In March, due to an abusive coaching situation, Innerarity made the difficult decision to step away from the softball team after spending three years as a core member. But rather than simply accepting the situation, she became an advocate, organizing a full-team strike that led to the coach being put on leave and an investigation into her behavior being opened. Despite these incidents having an impact on her softball experience and her passion for the sport wavering as a result, Innerarity doesn’t regret any of it. “Quite honestly I don’t think that I would be the person that I am now if I hadn’t played [softball],” she said. “I think it made me so much braver and so much more. A better friend, a better teammate, a better community member.”
Going Home, Giving Back
Innerarity’s community work won’t stop with graduation. She plans to continue the research she started with her thesis this summer, using the information she gathers and the experience she gains to go back to the roots of her advocacy work.

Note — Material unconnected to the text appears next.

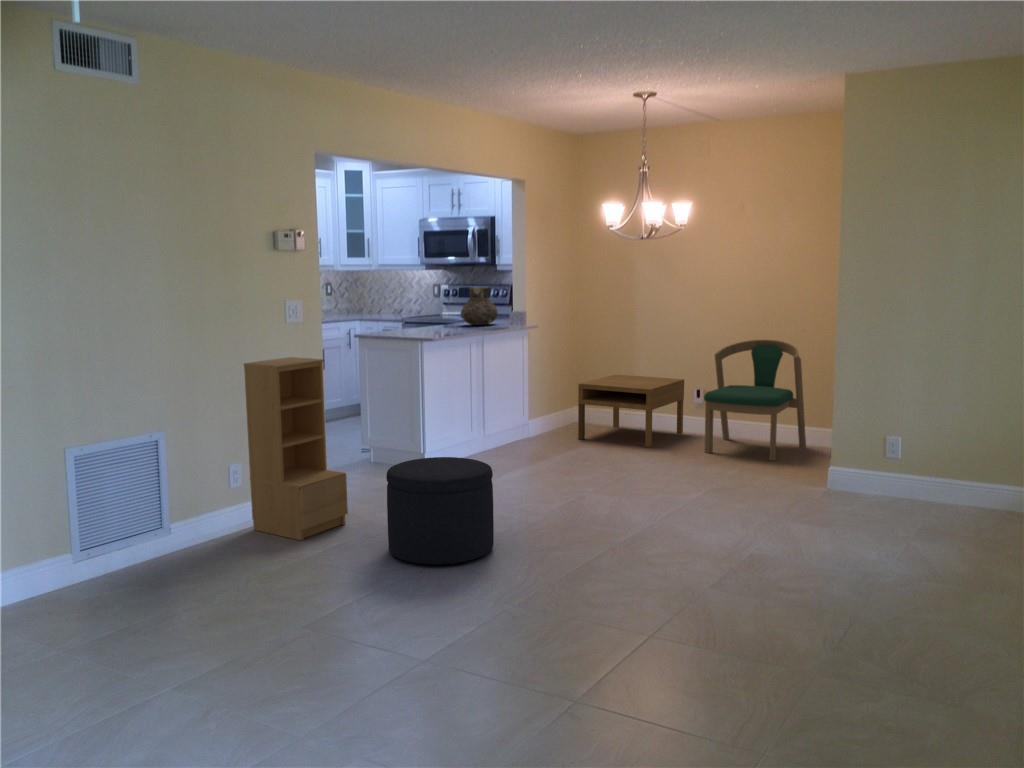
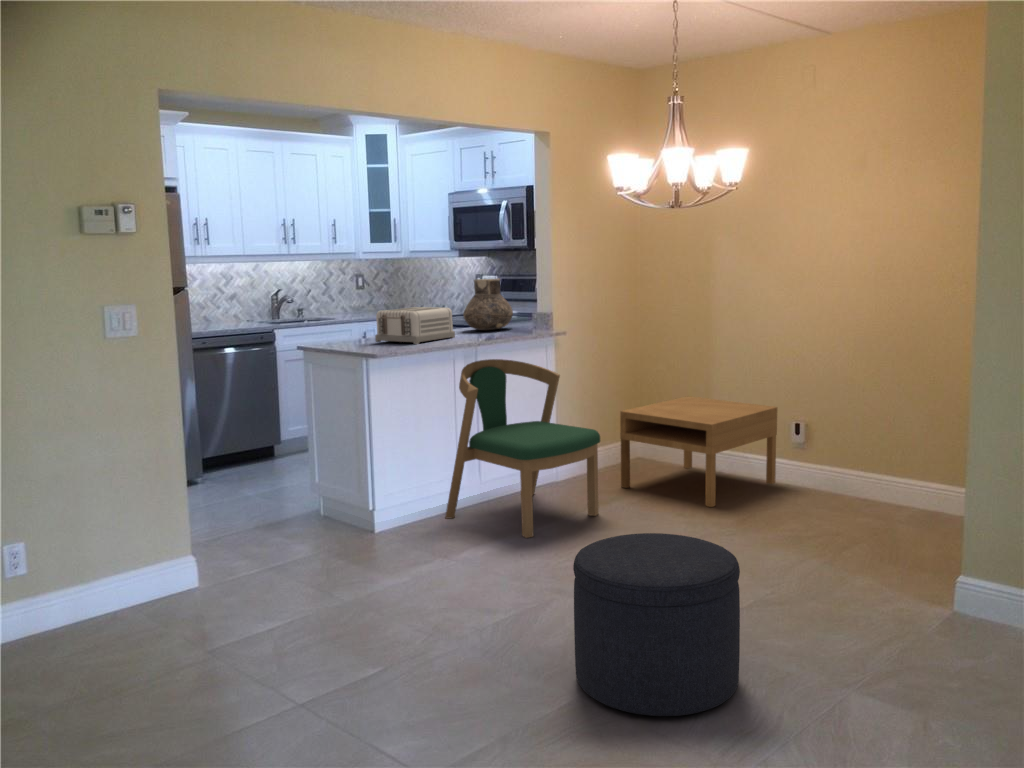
toaster: none [408,307,465,334] -> present [375,307,455,344]
dining chair: present [704,340,806,460] -> present [445,359,600,538]
bookshelf: present [244,357,348,540] -> none [21,387,174,660]
ottoman: present [386,457,494,565] -> present [573,533,740,716]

Remember those cultural presentations from elementary school? Innerarity plans to take a gap year to create companion curricula like the ones she and her family taught to her classes 10 years ago. Afterward, she plans to apply to graduate school, and get a Ph.D. in either English or American studies, with the goal of eventually becoming a professor and giving back to the community that provided so much to her by educating others on Native stories.
For all that she has done to shape the Amherst community over the past four year, Innerarity will be missed. Brooks said it best: “[She’s] played a leadership role in really making Native people visible on the campus, but also creating a space of belonging, which has been just extraordinary. We’re all going to miss Sage a lot … because of that leadership role that she’s played, and because of the community that she’s helped to create.”